Acrescentou que não há qualquer outra medida a ser realizada para apurar se houve delito, a não ser as já realizadas pela CPI, pela Polícia Federal e pelo Ministério Público.
Isso também foi dito de forma similar no procedimento que pedia abertura de inquérito por suspeita de emprego irregular de verba pública, de epidemia com resultado de morte e de infração de medida sanitária preventiva.
Na apuração preliminar sobre a suspeita de charlatanismo, Lindôra foi além. Disse haver indicação que “o presidente da República Jair Messias Bolsonaro tinha plena convicção e confiança na eficácia do tratamento para a Covid-19 com a utilização de cloroquina e hidroxicloroquina, aliado ao seu conhecimento de pendência comprobatória médico-científica para esse propósito”.
“O agente que age sinceramente acreditando nos recursos de tratamento poderá até ser tido com inculto, mas não charlatão”, afirmou a vice-PGR.
A defesa dos arquivamentos de investigações com base no entendimento de ausência de ilegalidade após “exaustiva” apuração seria, segundo um membro do Ministério Público, uma estratégia para “esvaziar as gavetas” em vez de engavetar os casos.
A manifestação mais forte de Lindôra foi apresentada no último dia 1º, em pedido para arquivar inquérito que apura a conduta de Bolsonaro por vazar dados de investigação sobre ataque ao sistema do TSE (Tribunal Superior Eleitoral) em 2018.
A PF concluiu que houve irregularidade na divulgação das informações.
Aras já havia solicitado o arquivamento dessa investigação em fevereiro deste ano, mas Moraes fez novas determinações à PF nos autos.5 10
Augusto Aras, procurador-geral da República
Em seu pedido de arquivamento, Lindôra reclamou de Moraes e disse que, ao não arquivar o inquérito, o ministro violou o sistema acusatório.
Ela também criticou o senador Randolfe Rodrigues (Rede-AP) –que apresentou ação contra as manifestações da PGR– e disse que Aras vem sofrendo “tentativas de constrangimento, intimidação e pressão” em sua “atuação independente”.
Moraes rebateu no último dia 5. Ele negou o pedido de arquivamento sob o argumento de que foi feito fora do prazo e que houve incompatibilidade entre a solicitação e manifestações anteriores feitas por Lindôra, em “inusitada alteração de posicionamento”.
Antes de assumir o posto de vice-PGR no início deste ano, a subprocuradora atuou em investigações relacionadas ao emprego de verbas federais para o enfrentamento da pandemia e que miraram governadores, casos sob a responsabilidade do STJ (Superior Tribunal de Justiça).
Um dos alvos da Procuradoria foi o ex-governador fluminense Wilson Witzel (PSC), antes aliado e que se tornou desafeto da família Bolsonaro.
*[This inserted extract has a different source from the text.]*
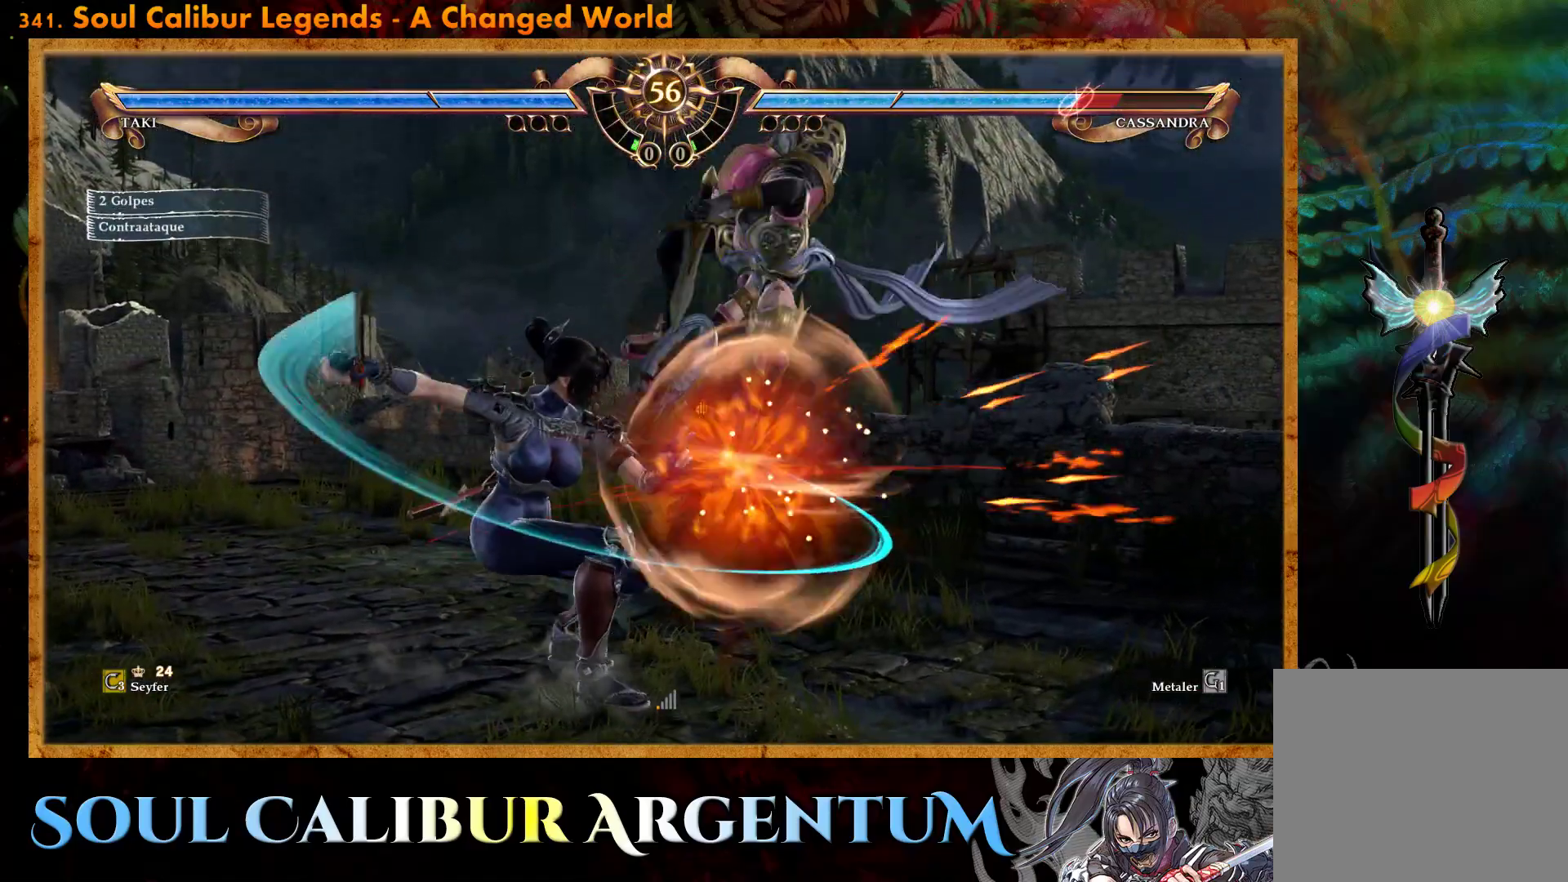
{"buttons": ["DPAD_DOWN"], "events": [[83, "DPAD_DOWN", "down"], [133, "L2", "down"], [217, "L2", "up"], [317, "L2", "down"], [367, "L2", "up"]]}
Foram apresentadas quatro denúncias contra Witzel.
Integrantes da PGR afirmaram que o teor das manifestações de Lindôra sobre as apurações preliminares decorrentes do relatório final da CPI era esperado frente ao histórico favorável a Bolsonaro nas manifestações do órgão relativas a suspeitas atribuídas ao presidente.
Em um grupo de integrantes da Procuradoria no WhatsApp circulou uma publicação do perfil humorístico Sensacionalista que dizia “Defesa Civil interdita prédio da PGR por sobrepeso nas gavetas e risco de desabamento”.
Há entre subprocuradores uma preocupação com o 7 de Setembro. Bolsonaro tem convocado apoiadores a irem às ruas e quer fazer da celebração do Bicentenário da Independência um ato eleitoral.
Ele determinou às Forças Armadas mudança de hora e local do desfile militar previsto para ocorrer no Rio de Janeiro para permitir conciliar com o evento que ocorrerá pela manhã em Brasília.
O caso foi levado ao Supremo pela Rede Sustentabilidade. O partido de oposição afirmou que a mudança não tem razão técnica, mas atende a “vontades político-eleitorais” do chefe do Executivo.
Relatora da ação na corte, a ministra Cármen Lúcia determinou na sexta-feira (5) que a Presidência da República preste informações, em cinco dias, a respeito da alteração. É de praxe nesses casos que, em seguida, o assunto seja enviado à PGR para manifestação.